Kythera has never been profitable, but at least it has substantial revenue. That isn't the case for Axovant Sciences Ltd. (AXGT), which has an Alzheimer's drug, RVT-101, ready to begin phase 3 trials. The company went public last Thursday, immediately commanding a $2 billion market value. 

Axovant was founded by Vivek Ramaswamy, 29, a former hedge fund employee. I have no quarrel with that; Larry Friedhoff, a veteran Alzheimer's drug researcher, is overseeing RVT-101. What I do have a problem with is the following detail, reported by the Financial Times: 

[Ramaswamy's] mother Geetha and brother Shankar are employees of the company, and are paid annual salaries of $250,000 each. In March, they were awarded 1m shares with an exercise price of 90 cents. 

Smilar abuses of corporate governance occur all the time, but they are easier to overlook when investors are feeling a bit euphoric and their judgment is impaired by the thought of quick and substantial gains.
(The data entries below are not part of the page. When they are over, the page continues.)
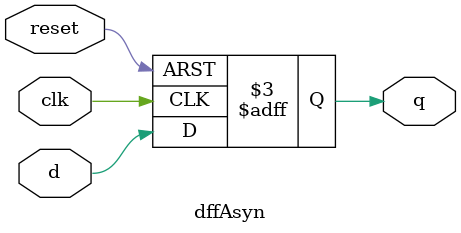
<source format=v>
`timescale 1ns / 1ps


module dffAsyn(
    input wire d,
    input wire reset,
    input wire clk,
    output reg q
    );
    
    always @(posedge clk or negedge reset) begin
        if(!reset) begin
            q <= 0;
        end
        else begin
            q <= d;
        end
    end
endmodule

</source>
Professor Paul Marsh of London Business School, an authority on long-term asset returns, has just completed a historical analysis of all the issues on London's AIM market, a stock market for emerging growth companies, with his colleague Elroy Dimson. One of his conclusions: "People tend to overvalue growth stocks," he said. "They fall too much in love with a growth story, and place too high a price on it."